Tellez-Giron herself says that the decision to go to medical school was a calling, not a choice. Her experience as an immigrant to the United States, as well as her continued work with minority patients, has led her to not only continue to care for patients herself, but to educate others on how to care for the underserved. Tellez-Giron has worked in the university setting to diversify clinic personnel in order better to serve her patient population.
She has also been very active in the Latino community. She is the co-chair of the Latino Health Council of Dane County, and has been instrumental in organizing very important community initiatives such as health fairs, community conferences and health education Spanish-language radio programs.
Finally, she works with high school, undergraduate and medical students, educating them about entering the health professions. In his nomination, Kushner notes that Tellez-Giron has “stretched not only me, but my clinic and department, to be sensitive to ethnic and cultural issues.”
Raised in Mexico City, Dr. Tellez-Giron received her medical degree, with honors, at the National University of Mexico (UNAM). She moved to the United States in 1993 to be with her family and to continue her education, and ever since has been working very actively with the Latino/a community of Madison. She completed the University of Wisconsin Family Medicine Residency program and soon after graduation joined the Faculty of same program and is now an associate professor.
Her clinical practice is at the Wingra Clinic where more than 90% of her patients speak only Spanish. She is the chair of the Latino Health Council in Madison and under her leadership several annual community initiatives have been started including the Latino Health Fair, Latino Chronic Disease Summit, Latino Mental Health summit and a Latino health teen bash. She is also the medical director and main presenter of a monthly health education Spanish radio program in the local Spanish radio station.
Dr.
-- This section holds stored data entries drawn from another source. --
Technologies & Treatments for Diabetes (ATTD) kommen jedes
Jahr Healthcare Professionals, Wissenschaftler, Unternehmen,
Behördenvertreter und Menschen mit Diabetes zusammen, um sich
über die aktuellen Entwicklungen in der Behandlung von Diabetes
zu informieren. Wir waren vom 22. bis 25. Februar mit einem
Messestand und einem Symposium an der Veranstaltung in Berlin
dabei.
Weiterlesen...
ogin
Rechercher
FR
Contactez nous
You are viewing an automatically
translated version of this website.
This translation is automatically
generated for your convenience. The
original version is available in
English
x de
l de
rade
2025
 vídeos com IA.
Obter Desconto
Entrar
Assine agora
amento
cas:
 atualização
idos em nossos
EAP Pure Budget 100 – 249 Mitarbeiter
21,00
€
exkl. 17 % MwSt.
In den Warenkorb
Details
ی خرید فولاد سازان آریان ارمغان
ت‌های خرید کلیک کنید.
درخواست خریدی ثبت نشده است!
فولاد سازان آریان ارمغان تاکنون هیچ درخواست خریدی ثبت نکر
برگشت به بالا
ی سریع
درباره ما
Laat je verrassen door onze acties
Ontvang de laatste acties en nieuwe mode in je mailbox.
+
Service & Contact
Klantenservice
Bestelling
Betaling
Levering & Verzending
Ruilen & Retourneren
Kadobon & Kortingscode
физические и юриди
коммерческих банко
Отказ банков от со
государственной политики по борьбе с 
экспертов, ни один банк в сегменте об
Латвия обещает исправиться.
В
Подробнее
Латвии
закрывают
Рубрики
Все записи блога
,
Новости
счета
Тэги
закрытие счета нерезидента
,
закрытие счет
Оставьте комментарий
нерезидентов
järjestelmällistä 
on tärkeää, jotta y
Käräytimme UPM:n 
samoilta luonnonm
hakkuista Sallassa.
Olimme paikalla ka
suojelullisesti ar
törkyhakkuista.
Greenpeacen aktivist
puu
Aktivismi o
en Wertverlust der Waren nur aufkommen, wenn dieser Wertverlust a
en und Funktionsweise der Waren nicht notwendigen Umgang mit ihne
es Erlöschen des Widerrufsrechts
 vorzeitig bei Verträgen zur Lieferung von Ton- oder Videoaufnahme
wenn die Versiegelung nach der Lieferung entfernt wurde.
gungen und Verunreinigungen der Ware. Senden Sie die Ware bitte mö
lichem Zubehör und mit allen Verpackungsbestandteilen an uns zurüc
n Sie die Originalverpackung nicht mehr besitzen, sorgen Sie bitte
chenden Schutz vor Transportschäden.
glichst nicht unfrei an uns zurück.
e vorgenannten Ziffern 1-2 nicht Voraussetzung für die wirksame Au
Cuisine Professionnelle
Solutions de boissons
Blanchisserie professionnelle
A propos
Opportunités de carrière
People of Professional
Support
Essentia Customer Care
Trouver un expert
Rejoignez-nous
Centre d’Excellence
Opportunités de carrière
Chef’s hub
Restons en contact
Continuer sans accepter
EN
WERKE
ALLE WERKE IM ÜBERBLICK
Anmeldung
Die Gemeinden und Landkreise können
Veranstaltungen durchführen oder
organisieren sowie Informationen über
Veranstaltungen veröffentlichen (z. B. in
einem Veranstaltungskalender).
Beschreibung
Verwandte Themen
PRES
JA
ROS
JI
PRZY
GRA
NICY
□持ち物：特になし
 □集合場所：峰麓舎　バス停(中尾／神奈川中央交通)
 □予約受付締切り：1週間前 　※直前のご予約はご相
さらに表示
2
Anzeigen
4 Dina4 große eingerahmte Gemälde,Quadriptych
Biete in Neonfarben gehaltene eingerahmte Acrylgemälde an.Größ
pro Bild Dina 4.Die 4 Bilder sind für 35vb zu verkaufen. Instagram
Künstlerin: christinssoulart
Tellez- Giron has received multiple awards, including the public health award for community advocacy for her work with the Latina community and the Wisconsin Well Women program in 2000. She also has been awarded the AIDS Network Executive Director’s Award for Outstanding Community HIV/AIDS Service in 2004 and the Faculty Excellence Award for Community Service also in 2004. In 2005 received the “Wisconsin Family of the Year Award” (UMOS, Governor, Mayor) and in 2007, the UW Family Medicine Department Mark Hansen, M.D. Lectureship Award. In 2008 she was named a UW-Madison Outstanding Women of Color award and most recently the 2011 City-County Reverend Dr. Martin Luther King, Jr. Humanitarian Award for Dane County/Madison, Wisconsin.
Dr. Tellez-Giron has also presented cultural rounds to Health professionals working with the Latino/a Community at various organizations and hospitals local and at the national level.
She is married and is a proud mother of a 7 year old girl.